* Exercise description *
Rewrite the source text of each item so that "Properties" becomes "Fields", with everything else unchanged. Omit the pictures from your answer.

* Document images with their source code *
***

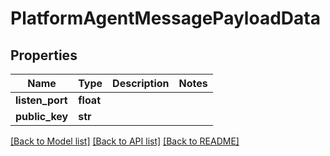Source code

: # PlatformAgentMessagePayloadData

## Properties
Name | Type | Description | Notes
------------ | ------------- | ------------- | -------------
**listen_port** | **float** |  | 
**public_key** | **str** |  | 

[[Back to Model list]](../README.md#documentation-for-models) [[Back to API list]](../README.md#documentation-for-api-endpoints) [[Back to README]](../README.md)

***

* Output for this exercise *
Source code

: # PlatformAgentMessagePayloadData

## Fields
Name | Type | Description | Notes
------------ | ------------- | ------------- | -------------
**listen_port** | **float** |  | 
**public_key** | **str** |  | 

[[Back to Model list]](../README.md#documentation-for-models) [[Back to API list]](../README.md#documentation-for-api-endpoints) [[Back to README]](../README.md)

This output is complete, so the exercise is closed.